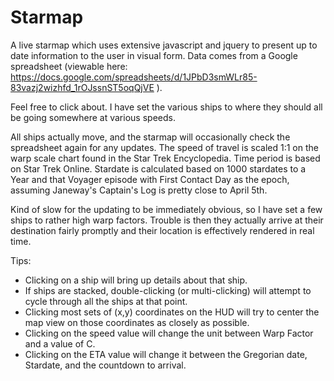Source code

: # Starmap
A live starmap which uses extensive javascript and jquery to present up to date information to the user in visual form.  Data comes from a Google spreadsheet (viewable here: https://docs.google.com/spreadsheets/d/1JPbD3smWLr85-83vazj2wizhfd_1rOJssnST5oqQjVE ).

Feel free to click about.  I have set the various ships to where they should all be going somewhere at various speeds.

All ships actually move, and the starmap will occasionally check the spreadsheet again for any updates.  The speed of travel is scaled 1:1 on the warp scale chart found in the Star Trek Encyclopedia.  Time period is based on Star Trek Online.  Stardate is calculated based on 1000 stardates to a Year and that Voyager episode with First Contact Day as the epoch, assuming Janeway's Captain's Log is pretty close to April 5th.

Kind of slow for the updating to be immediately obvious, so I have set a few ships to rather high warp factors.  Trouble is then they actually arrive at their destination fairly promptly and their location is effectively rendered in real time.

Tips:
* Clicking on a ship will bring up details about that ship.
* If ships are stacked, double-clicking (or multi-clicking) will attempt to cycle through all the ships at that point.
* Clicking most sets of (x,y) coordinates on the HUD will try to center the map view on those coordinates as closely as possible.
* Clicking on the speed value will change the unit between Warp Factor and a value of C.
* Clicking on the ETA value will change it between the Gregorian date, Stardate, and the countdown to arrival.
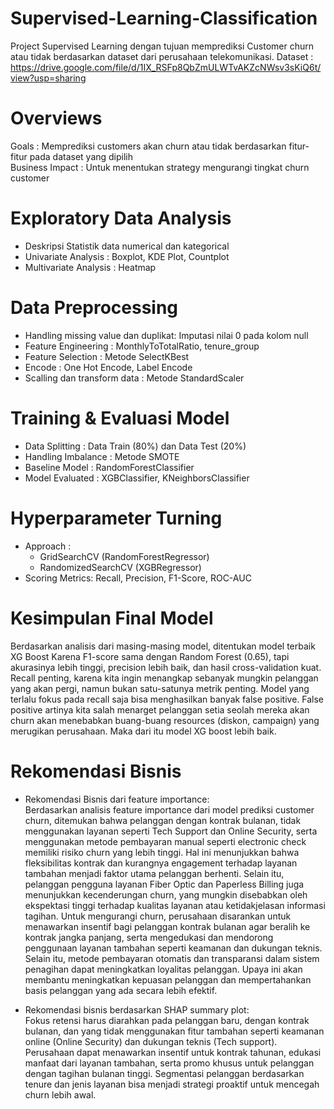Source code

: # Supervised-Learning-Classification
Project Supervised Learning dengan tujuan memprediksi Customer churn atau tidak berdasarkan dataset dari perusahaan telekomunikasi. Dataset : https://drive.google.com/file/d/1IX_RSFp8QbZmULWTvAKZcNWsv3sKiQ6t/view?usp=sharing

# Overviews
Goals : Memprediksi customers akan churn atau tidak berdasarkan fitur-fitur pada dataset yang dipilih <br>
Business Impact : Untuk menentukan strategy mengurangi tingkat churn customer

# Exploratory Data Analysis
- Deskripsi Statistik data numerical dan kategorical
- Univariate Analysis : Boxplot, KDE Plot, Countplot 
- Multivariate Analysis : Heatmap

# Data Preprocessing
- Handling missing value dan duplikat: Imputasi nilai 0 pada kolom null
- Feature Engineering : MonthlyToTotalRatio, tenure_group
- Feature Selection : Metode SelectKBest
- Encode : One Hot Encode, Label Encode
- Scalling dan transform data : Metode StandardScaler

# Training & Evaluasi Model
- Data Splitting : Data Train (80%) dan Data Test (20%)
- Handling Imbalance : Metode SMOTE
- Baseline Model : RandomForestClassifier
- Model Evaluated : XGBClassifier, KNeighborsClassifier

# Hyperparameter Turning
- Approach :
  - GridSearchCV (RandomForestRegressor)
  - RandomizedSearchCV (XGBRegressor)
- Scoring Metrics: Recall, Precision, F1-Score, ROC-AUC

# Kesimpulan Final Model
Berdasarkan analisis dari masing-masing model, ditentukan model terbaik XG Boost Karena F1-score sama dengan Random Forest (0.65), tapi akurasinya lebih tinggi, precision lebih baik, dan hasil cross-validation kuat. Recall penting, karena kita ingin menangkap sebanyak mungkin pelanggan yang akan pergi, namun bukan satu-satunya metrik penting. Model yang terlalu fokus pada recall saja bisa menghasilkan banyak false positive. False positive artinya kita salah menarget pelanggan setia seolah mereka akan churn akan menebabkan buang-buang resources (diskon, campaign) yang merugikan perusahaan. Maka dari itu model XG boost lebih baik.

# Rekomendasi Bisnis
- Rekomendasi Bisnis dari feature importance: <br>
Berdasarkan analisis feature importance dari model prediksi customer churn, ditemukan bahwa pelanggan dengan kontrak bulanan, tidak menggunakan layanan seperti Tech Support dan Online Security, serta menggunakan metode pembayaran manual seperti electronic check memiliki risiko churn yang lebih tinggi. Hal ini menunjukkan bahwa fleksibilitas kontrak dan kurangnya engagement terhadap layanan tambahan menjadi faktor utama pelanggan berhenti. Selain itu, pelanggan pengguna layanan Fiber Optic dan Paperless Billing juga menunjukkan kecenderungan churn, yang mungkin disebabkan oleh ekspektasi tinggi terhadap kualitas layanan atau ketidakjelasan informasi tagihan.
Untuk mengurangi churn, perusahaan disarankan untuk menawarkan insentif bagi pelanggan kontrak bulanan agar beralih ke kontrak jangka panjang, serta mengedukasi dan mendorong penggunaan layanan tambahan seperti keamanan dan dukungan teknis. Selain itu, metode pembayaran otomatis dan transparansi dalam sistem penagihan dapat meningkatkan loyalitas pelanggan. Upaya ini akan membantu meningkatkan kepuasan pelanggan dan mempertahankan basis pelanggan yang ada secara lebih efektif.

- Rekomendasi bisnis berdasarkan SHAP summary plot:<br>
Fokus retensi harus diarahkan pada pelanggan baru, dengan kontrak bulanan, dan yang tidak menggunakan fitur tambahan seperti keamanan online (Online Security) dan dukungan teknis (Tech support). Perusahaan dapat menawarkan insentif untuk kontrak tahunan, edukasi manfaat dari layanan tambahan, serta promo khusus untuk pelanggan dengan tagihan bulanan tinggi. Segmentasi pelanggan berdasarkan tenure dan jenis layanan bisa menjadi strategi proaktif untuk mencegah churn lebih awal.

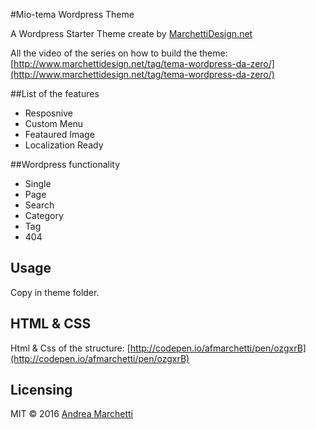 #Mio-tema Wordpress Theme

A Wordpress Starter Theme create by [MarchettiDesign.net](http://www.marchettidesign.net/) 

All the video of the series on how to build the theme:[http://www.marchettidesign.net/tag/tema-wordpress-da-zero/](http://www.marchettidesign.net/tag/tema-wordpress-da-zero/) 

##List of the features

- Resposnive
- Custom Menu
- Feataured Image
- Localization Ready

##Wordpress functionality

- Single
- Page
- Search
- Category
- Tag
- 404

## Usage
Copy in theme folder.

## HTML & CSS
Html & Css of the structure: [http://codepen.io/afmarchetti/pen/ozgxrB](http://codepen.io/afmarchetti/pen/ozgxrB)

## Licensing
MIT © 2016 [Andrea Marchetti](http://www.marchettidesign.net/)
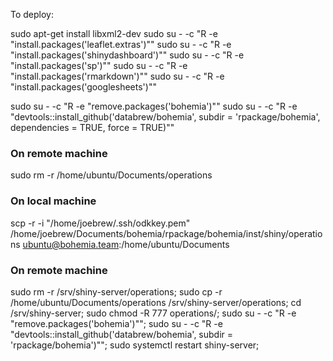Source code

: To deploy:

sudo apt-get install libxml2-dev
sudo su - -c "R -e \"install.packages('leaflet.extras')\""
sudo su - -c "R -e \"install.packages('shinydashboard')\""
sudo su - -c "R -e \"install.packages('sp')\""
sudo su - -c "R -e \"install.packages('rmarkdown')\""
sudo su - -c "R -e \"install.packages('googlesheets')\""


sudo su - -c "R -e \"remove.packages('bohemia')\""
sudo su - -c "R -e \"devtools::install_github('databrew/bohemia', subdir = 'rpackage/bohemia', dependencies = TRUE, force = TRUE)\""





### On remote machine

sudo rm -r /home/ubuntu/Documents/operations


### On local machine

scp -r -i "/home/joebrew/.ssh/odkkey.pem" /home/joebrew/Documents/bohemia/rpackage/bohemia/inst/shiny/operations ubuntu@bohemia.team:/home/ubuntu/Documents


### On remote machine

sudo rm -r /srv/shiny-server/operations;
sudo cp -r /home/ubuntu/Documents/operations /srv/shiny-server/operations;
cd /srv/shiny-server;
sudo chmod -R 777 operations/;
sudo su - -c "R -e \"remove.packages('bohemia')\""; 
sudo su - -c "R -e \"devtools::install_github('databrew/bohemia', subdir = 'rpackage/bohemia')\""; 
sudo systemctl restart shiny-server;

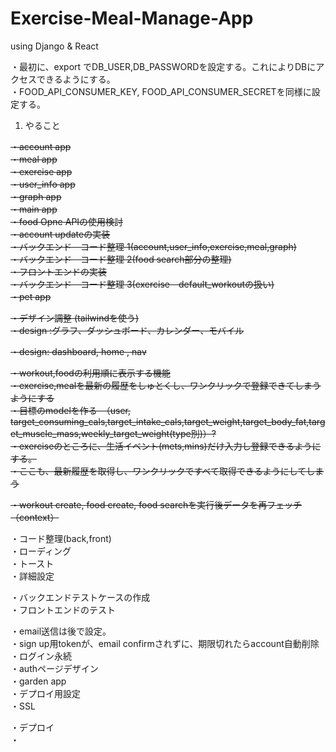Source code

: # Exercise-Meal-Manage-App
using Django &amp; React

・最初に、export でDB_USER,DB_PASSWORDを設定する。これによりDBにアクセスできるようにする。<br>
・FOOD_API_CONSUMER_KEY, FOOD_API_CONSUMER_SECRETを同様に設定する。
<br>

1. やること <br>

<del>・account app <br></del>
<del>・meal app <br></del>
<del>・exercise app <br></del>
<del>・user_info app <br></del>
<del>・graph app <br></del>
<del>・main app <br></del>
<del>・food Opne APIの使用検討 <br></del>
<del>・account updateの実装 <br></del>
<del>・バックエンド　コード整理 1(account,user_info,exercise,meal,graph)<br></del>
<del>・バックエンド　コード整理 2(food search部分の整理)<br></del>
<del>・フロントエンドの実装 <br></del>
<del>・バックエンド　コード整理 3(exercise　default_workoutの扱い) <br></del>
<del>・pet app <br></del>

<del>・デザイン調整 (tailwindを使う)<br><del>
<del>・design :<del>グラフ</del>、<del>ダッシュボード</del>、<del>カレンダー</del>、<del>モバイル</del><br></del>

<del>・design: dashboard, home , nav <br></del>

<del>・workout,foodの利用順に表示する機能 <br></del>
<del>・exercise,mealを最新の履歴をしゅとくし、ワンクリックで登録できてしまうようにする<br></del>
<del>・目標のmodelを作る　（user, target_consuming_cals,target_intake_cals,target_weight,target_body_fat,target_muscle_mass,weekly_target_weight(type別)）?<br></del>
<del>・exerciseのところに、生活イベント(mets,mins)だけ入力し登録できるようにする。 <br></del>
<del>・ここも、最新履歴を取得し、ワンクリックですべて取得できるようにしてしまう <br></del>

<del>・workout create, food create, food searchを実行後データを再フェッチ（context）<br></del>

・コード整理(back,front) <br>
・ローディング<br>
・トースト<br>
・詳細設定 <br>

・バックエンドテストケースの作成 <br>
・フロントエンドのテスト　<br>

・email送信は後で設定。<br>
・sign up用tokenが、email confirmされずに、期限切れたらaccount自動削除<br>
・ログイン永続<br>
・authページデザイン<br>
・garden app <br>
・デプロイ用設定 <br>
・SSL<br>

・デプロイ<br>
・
◇ ◇ ◇
Task goal
What you give back must be exactly the lines from the opening line of the entries through the line holding "# Overviews", with no pictures.

Written solution
Source code

: # Starmap
A live starmap which uses extensive javascript and jquery to present up to date information to the user in visual form.  Data comes from a Google spreadsheet (viewable here: https://docs.google.com/spreadsheets/d/1JPbD3smWLr85-83vazj2wizhfd_1rOJssnST5oqQjVE ).

Feel free to click about.  I have set the various ships to where they should all be going somewhere at various speeds.

All ships actually move, and the starmap will occasionally check the spreadsheet again for any updates.  The speed of travel is scaled 1:1 on the warp scale chart found in the Star Trek Encyclopedia.  Time period is based on Star Trek Online.  Stardate is calculated based on 1000 stardates to a Year and that Voyager episode with First Contact Day as the epoch, assuming Janeway's Captain's Log is pretty close to April 5th.

Kind of slow for the updating to be immediately obvious, so I have set a few ships to rather high warp factors.  Trouble is then they actually arrive at their destination fairly promptly and their location is effectively rendered in real time.

Tips:
* Clicking on a ship will bring up details about that ship.
* If ships are stacked, double-clicking (or multi-clicking) will attempt to cycle through all the ships at that point.
* Clicking most sets of (x,y) coordinates on the HUD will try to center the map view on those coordinates as closely as possible.
* Clicking on the speed value will change the unit between Warp Factor and a value of C.
* Clicking on the ETA value will change it between the Gregorian date, Stardate, and the countdown to arrival.
Source code

: # Supervised-Learning-Classification
Project Supervised Learning dengan tujuan memprediksi Customer churn atau tidak berdasarkan dataset dari perusahaan telekomunikasi. Dataset : https://drive.google.com/file/d/1IX_RSFp8QbZmULWTvAKZcNWsv3sKiQ6t/view?usp=sharing

# Overviews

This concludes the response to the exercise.